**Supplied material**
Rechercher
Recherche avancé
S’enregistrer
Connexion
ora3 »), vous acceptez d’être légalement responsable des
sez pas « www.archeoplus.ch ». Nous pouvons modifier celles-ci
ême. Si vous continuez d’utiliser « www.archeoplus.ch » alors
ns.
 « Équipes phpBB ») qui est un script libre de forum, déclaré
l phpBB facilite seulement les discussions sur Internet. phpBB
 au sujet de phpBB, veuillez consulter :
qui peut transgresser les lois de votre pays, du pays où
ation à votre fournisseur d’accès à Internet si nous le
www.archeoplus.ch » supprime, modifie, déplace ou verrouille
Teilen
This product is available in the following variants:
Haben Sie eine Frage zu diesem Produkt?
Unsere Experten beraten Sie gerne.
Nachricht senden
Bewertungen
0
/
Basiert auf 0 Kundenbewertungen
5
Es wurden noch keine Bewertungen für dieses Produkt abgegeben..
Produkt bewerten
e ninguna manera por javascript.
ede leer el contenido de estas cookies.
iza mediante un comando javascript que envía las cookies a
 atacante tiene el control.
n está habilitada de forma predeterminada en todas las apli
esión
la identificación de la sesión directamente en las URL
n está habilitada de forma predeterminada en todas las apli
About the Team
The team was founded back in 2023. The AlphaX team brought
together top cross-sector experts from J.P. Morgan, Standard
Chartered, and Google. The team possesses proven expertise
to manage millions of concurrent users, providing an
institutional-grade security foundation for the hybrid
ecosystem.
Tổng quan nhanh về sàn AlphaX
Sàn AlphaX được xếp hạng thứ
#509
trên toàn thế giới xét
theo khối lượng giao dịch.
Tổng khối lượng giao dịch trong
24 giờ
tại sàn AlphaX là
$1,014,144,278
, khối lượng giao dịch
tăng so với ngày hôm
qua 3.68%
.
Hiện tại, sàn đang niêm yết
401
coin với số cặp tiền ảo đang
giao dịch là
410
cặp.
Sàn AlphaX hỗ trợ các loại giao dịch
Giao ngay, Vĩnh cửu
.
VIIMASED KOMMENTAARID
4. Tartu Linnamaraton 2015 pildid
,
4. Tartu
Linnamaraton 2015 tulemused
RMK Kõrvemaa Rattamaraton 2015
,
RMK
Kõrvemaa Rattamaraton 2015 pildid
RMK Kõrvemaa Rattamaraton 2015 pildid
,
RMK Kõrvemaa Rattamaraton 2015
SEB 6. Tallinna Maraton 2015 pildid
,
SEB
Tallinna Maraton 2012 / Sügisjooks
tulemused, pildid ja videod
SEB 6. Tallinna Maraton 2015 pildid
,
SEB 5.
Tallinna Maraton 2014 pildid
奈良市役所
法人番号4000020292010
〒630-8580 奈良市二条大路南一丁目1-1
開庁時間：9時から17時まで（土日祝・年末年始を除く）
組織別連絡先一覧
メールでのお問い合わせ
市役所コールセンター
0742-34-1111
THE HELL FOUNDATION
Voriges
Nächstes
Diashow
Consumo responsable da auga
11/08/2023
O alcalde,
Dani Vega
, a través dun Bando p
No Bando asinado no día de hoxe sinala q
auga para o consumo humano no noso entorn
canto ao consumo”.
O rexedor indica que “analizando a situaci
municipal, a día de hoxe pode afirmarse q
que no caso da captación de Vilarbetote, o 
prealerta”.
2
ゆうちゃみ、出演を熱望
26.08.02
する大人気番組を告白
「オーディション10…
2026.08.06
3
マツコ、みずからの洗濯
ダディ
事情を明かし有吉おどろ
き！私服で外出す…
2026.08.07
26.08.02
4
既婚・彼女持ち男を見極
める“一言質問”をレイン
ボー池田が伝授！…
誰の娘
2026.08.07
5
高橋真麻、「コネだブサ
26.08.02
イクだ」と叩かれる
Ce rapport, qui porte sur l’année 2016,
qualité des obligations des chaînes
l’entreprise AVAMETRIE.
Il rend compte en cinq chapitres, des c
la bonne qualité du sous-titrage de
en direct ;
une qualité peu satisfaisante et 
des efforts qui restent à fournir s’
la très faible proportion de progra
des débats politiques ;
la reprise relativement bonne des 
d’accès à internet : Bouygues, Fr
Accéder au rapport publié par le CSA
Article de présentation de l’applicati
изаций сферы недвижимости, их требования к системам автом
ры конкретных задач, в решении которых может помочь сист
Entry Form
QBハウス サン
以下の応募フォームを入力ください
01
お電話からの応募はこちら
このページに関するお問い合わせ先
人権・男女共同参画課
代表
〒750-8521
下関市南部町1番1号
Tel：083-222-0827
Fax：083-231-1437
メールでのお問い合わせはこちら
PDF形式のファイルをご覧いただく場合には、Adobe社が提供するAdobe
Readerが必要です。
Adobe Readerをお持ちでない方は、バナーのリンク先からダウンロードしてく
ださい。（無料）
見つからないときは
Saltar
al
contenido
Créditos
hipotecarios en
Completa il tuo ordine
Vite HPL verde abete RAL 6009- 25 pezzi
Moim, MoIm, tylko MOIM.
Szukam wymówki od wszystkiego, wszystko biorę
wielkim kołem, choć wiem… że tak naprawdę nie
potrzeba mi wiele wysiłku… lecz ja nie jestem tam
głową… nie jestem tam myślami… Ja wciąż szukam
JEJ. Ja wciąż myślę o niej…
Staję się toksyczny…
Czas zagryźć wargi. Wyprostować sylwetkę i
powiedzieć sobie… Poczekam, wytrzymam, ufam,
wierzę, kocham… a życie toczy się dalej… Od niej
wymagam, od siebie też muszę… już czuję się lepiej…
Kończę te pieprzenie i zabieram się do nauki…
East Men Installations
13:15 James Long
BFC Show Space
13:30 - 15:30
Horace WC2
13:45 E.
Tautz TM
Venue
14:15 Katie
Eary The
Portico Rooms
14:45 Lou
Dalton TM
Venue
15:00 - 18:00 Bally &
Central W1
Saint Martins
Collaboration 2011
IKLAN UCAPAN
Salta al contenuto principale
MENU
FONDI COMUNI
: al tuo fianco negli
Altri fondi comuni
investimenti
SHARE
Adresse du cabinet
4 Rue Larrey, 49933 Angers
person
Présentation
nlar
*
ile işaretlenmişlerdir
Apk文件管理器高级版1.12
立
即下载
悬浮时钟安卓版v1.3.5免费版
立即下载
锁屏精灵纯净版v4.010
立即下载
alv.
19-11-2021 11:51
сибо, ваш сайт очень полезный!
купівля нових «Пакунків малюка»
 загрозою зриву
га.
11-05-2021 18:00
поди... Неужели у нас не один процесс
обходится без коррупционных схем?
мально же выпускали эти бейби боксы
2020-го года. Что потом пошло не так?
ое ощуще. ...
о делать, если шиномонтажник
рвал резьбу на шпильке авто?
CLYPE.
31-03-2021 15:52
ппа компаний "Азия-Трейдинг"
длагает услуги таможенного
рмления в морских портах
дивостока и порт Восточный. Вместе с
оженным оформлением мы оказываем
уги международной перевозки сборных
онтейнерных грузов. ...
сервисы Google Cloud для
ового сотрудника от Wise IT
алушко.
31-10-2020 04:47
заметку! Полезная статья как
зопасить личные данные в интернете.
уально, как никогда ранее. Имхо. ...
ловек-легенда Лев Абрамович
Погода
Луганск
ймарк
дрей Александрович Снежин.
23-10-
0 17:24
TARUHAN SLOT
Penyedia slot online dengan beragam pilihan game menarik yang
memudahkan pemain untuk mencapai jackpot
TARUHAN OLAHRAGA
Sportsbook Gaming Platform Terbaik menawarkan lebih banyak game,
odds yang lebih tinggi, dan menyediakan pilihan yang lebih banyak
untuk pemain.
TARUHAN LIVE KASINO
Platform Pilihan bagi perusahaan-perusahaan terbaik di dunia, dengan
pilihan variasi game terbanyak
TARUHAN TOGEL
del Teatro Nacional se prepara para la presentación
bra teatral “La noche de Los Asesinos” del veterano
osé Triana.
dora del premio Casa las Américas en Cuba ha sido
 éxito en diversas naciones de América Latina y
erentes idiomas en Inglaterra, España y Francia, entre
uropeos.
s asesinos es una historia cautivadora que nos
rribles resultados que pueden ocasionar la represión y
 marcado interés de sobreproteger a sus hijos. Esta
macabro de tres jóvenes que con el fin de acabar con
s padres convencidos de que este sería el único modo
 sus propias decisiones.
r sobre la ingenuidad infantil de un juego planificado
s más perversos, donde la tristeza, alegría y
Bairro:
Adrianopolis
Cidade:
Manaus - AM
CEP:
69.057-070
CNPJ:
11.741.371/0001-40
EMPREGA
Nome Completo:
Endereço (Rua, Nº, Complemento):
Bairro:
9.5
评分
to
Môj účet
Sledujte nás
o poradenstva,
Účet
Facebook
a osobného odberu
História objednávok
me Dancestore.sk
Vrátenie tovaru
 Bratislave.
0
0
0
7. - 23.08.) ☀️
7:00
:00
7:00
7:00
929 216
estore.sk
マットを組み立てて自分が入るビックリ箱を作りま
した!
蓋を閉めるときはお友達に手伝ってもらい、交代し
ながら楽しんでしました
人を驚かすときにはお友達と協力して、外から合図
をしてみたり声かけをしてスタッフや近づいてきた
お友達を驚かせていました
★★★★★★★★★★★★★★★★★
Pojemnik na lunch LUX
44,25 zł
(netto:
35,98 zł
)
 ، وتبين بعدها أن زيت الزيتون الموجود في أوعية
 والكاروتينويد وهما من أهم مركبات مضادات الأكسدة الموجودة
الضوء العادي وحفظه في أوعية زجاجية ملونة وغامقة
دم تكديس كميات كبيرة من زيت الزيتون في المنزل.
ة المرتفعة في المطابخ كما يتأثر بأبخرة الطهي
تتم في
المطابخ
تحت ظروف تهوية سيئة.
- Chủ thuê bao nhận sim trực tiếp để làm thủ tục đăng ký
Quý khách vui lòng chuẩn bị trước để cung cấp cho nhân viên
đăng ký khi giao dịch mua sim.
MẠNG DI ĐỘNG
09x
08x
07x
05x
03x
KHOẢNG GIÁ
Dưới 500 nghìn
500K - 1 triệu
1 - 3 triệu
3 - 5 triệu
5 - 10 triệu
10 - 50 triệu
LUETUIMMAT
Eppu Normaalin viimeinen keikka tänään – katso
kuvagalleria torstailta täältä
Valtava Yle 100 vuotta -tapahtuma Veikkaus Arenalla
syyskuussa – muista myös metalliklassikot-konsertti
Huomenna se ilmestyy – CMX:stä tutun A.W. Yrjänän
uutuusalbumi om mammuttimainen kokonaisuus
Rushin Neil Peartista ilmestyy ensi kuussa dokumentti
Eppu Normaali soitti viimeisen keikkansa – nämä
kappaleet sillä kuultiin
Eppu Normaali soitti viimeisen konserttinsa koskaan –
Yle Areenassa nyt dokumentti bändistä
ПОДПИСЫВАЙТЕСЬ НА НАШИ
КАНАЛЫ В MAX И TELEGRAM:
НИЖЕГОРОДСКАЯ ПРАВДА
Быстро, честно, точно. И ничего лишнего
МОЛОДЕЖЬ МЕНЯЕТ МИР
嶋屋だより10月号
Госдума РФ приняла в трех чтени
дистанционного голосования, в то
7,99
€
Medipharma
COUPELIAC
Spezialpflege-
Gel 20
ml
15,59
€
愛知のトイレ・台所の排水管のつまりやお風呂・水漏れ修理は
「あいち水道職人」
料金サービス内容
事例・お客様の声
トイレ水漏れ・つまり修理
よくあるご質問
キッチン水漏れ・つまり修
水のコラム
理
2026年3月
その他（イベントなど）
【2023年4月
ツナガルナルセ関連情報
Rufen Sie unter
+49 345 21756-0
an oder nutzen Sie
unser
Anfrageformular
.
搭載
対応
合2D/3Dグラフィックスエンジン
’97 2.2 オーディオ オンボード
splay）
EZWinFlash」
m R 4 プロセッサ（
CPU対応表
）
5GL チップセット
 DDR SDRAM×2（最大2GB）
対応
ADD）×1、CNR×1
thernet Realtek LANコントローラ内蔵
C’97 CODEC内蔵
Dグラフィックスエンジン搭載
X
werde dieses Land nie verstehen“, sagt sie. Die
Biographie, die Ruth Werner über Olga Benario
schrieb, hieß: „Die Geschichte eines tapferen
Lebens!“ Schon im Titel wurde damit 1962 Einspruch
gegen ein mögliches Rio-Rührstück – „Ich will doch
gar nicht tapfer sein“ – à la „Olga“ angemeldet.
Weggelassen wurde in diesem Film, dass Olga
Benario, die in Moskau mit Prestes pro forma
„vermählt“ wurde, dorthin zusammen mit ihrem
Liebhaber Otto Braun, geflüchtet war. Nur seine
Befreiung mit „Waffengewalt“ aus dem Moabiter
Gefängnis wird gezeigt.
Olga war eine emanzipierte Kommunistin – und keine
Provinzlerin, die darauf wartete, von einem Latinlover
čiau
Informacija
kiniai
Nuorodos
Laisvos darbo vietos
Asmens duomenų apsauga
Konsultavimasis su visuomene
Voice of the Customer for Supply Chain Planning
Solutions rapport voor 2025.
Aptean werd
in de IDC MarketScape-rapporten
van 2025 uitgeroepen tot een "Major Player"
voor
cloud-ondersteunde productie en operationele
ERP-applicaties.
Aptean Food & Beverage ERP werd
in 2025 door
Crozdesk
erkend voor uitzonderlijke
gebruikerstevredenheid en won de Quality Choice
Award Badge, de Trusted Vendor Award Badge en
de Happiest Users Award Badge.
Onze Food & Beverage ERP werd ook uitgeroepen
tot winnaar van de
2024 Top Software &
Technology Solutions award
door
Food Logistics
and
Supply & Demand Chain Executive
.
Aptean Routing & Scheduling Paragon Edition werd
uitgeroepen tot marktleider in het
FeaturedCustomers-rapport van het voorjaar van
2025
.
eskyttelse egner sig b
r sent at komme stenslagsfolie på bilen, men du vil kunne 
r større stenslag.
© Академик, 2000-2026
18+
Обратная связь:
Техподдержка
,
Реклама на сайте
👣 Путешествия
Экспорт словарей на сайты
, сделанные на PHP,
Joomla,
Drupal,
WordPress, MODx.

**Your instructions**
Exact duplication is required for the lines above, from the line that contains "la bonne qualité du sous-titrage de" to the line that contains "изаций сферы недвижимости, их", inclusive; omit all others.

**The answer**
la bonne qualité du sous-titrage de
en direct ;
une qualité peu satisfaisante et 
des efforts qui restent à fournir s’
la très faible proportion de progra
des débats politiques ;
la reprise relativement bonne des 
d’accès à internet : Bouygues, Fr
Accéder au rapport publié par le CSA
Article de présentation de l’applicati
изаций сферы недвижимости, их требования к системам автом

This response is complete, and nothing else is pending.